Lawyers for a mentally ill man who fatally stabbed five young people at a house party are appealing a decision to deny him some privileges.
A provincial mental health review board said last month that Matthew de Grood is making progress as a patient at Alberta Hospital Edmonton, but will not be allowed to go into a group home in the next year.
The board also rejected recommendations to allow de Grood travel of up to one week within Alberta and unsupervised passes in Edmonton.
Lawyer Allan Fay said the Alberta Review Board unreasonably clawed back privileges that had previously been granted and misinterpreted evidence presented at last month’s hearing into his client’s treatment for schizophrenia.
“My client has a mental illness. He’ll always have a mental illness, but it’s clear that when he is properly treated and taking his medications that he poses no danger,” Fay said Friday.
De Grood was found not criminally responsible for the killings in April 2014 of Zackariah Rathwell, Jordan Segura, Kaitlin Perras, Josh Hunter and Lawrence Hong in Calgary. It was ruled that he was suffering delusions at the time and did not understand his actions were wrong.

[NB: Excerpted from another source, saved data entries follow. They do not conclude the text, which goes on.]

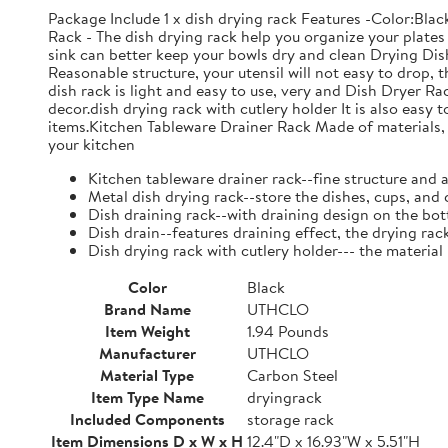
Package Include 1 x dish drying rack Features -Color:Bla
Rack - The dish drying rack help you organize your plates 
sink can better keep your bowls dry and clean Drying Dish
Reasonable structure, your utensil will not easy to drop,
dish rack is light and easy to use, very and Dish Dryer 
decor.dish drying rack with cutlery holder It is also easy 
items.Kitchen Tableware Drainer Rack Made of materials, it
your kitchen
Kitchen tableware drainer rack--fine structure and 
Metal dish drying rack--store the dishes, cups, and 
Dish draining rack--with draining design on the bot
Dish drain--features draining effect, the drying rac
Dish drying rack with cutlery holder--- the material
Color
Black
Brand Name
UTHCLO
Item Weight
1.94 Pounds
Manufacturer
UTHCLO
Material Type
Carbon Steel
Item Type Name
dryingrack
Included Components
storage rack
Item Dimensions D x W x H
12.4"D x 16.93"W x 5.51"H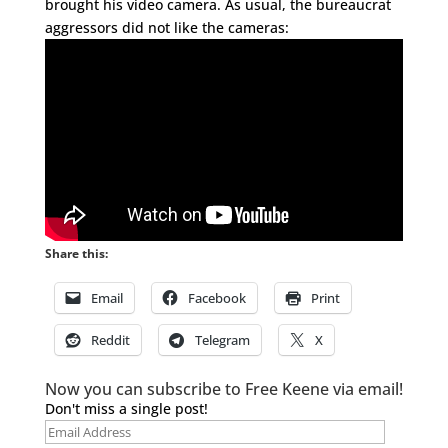
brought his video camera. As usual, the bureaucrat
aggressors did not like the cameras:
Share this:
Email
Facebook
Print
Reddit
Telegram
X
Now you can subscribe to Free Keene via email!
Don't miss a single post!
Email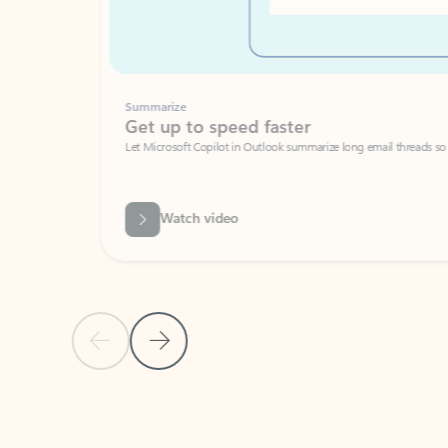
Summarize
Get up to speed faster ​
Let Microsoft Copilot in Outlook summarize long email threads so you can g
Watch video
Previous Slide
Next Slide
Back to carousel navigation controls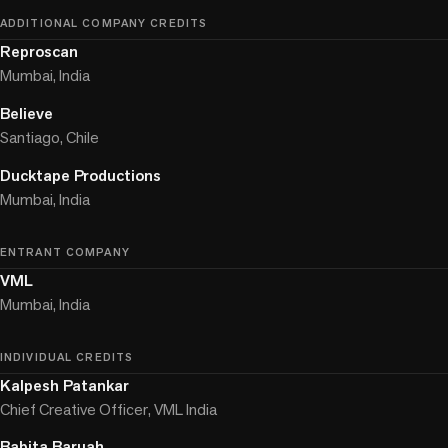
ADDITIONAL COMPANY CREDITS
Reproscan
Mumbai, India
Believe
Santiago, Chile
Ducktape Productions
Mumbai, India
ENTRANT COMPANY
VML
Mumbai, India
INDIVIDUAL CREDITS
Kalpesh Patankar
Chief Creative Officer, VML India
Babita Baruah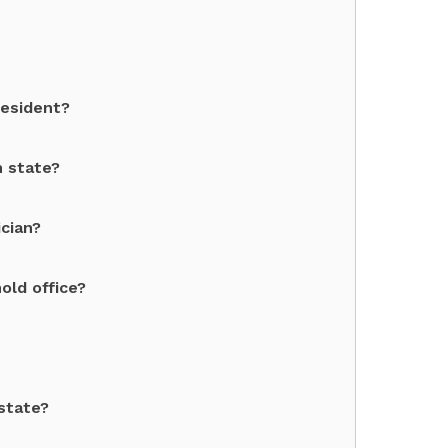
resident?
h state?
cian?
old office?
state?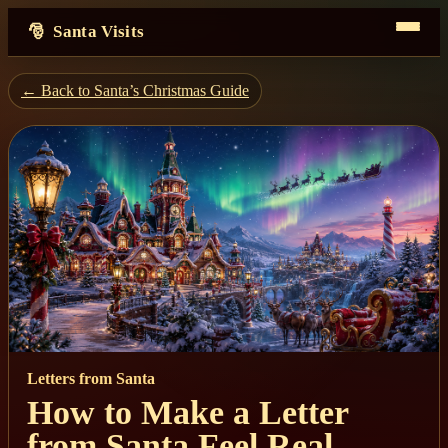
Santa Visits
← Back to Santa’s Christmas Guide
Letters from Santa
How to Make a Letter
from Santa Feel Real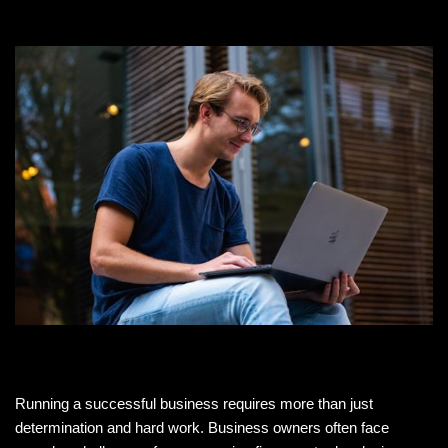
Running a successful business requires more than just
determination and hard work. Business owners often face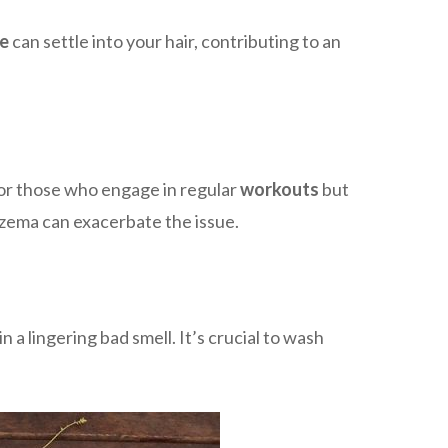
e
can settle into your hair, contributing to an
 for those who engage in regular
workouts
but
eczema can exacerbate the issue.
a lingering bad smell. It’s crucial to wash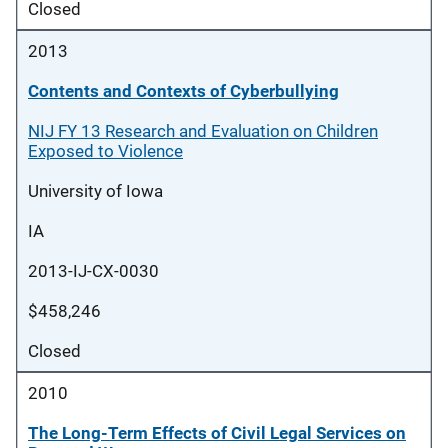
Closed
2013
Contents and Contexts of Cyberbullying
NIJ FY 13 Research and Evaluation on Children
Exposed to Violence
University of Iowa
IA
2013-IJ-CX-0030
$458,246
Closed
2010
The Long-Term Effects of Civil Legal Services on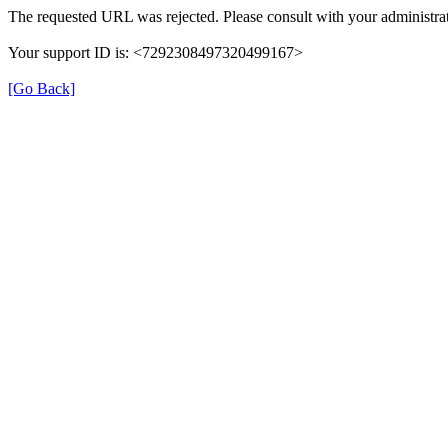
The requested URL was rejected. Please consult with your administrat
Your support ID is: <7292308497320499167>
[Go Back]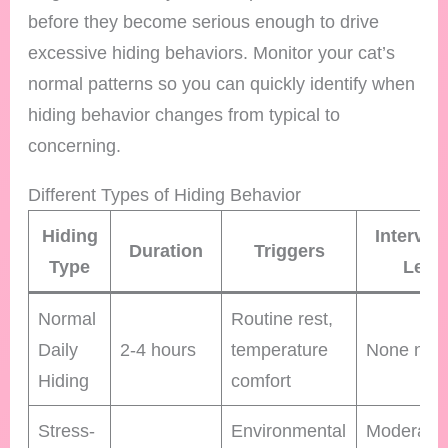
before they become serious enough to drive
excessive hiding behaviors. Monitor your cat’s
normal patterns so you can quickly identify when
hiding behavior changes from typical to
concerning.
Different Types of Hiding Behavior
Hiding
Interven
Duration
Triggers
Type
Leve
Normal
Routine rest,
Daily
2-4 hours
temperature
None nee
Hiding
comfort
Stress-
Environmental
Moderate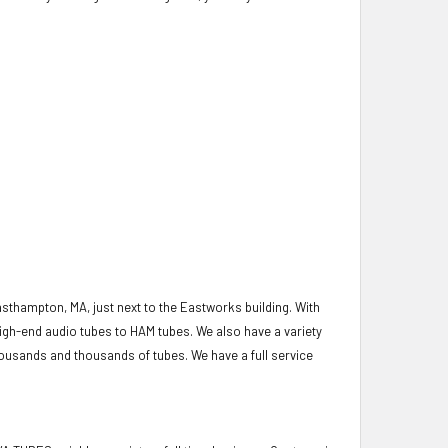
asthampton, MA, just next to the Eastworks building. With
igh-end audio tubes to HAM tubes. We also have a variety
housands and thousands of tubes. We have a full service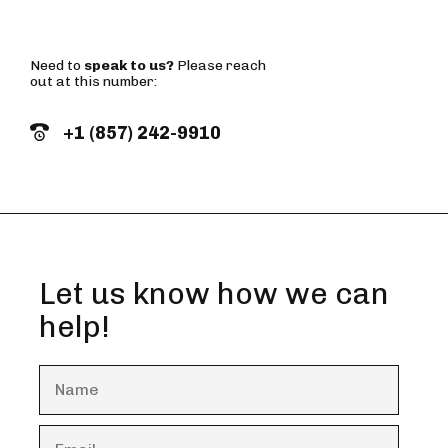
Need to
speak to us?
Please reach
out at this number:
+1 (857) 242-9910
Let us know how we can
help!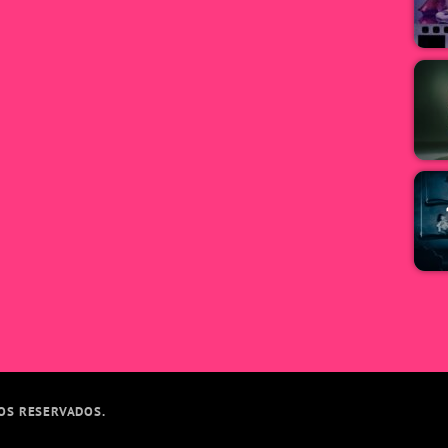
TOS RESERVADOS.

A trial heard that the university student arrived at the party, which was being held to mark the end of the school year. believing the devil was talking to him and a war was about to begin, signalling the end of the world.
“In my opinion the review board seemed to fixate on the fact that he might stop taking his medication — even though there’s been absolutely nothing to suggest that he would do that — and that he would rapidly become mentally ill again,” said Fay.
Fay said de Grood, who is now 29, has been a model patient and done nothing but show improvement since his 2016 trial.
“It disturbs me that anyone feels perhaps that he would, if released in the community, immediately go out and do something horrible,” he said.
“I think those sorts of feelings or beliefs display a complete ignorance of mental health, science and the criminal law.”
Board chair Gerald Waranik wrote in last month’s decision that de Grood still poses a “significant threat to the safety of the public.”
“The reports indicate that even if Mr. de Grood does take his medication as prescribed, he may suffer mild to moderate relapses because schizophrenia is a naturally relapsing illness,” he wrote.
“The reports also indicate that once Mr. de Grood develops a sufficient intensity of psychotic symptoms, it is harder to predict at what stage of the relapse he would likely commit violence.”